### Instructions for the task
The result should be every line that contains the word "TSMUX", taken from the material.

### Records for processing
————————
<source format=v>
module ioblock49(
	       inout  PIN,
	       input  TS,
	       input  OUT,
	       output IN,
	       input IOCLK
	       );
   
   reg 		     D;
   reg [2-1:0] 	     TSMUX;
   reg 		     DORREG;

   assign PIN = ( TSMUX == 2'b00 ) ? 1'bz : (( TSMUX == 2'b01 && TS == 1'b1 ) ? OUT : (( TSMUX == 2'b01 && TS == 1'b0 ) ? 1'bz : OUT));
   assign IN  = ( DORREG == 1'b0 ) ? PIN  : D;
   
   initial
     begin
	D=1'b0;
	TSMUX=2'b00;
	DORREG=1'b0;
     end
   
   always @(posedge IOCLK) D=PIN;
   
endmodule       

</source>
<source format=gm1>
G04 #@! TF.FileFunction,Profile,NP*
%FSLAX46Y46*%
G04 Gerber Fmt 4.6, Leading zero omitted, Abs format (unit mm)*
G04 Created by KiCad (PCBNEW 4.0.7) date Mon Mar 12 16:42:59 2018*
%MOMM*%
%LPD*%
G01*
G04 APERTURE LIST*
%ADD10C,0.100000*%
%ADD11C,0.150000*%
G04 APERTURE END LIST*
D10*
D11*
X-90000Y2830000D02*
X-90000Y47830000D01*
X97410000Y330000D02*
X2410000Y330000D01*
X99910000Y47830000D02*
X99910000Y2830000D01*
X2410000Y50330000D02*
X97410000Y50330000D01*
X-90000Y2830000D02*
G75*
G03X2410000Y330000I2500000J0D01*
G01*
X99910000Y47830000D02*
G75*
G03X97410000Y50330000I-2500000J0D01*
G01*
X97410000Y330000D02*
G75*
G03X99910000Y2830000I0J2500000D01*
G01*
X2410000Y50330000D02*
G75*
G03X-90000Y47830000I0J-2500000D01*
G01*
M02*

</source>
————————
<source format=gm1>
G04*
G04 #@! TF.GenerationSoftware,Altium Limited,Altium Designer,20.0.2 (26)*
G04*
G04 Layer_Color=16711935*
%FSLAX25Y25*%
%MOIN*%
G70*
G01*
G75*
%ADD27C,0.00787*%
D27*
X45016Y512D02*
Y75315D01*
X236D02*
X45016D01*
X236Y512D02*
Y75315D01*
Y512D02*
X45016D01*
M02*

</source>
————————
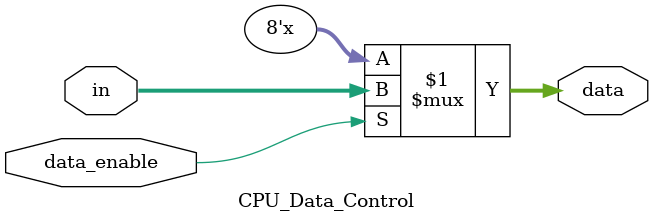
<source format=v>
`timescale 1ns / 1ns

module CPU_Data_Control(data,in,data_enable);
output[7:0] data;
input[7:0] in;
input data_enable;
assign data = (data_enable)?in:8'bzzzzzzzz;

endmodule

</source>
————————
### Task result
   reg [2-1:0] 	     TSMUX;
   assign PIN = ( TSMUX == 2'b00 ) ? 1'bz : (( TSMUX == 2'b01 && TS == 1'b1 ) ? OUT : (( TSMUX == 2'b01 && TS == 1'b0 ) ? 1'bz : OUT));
	TSMUX=2'b00;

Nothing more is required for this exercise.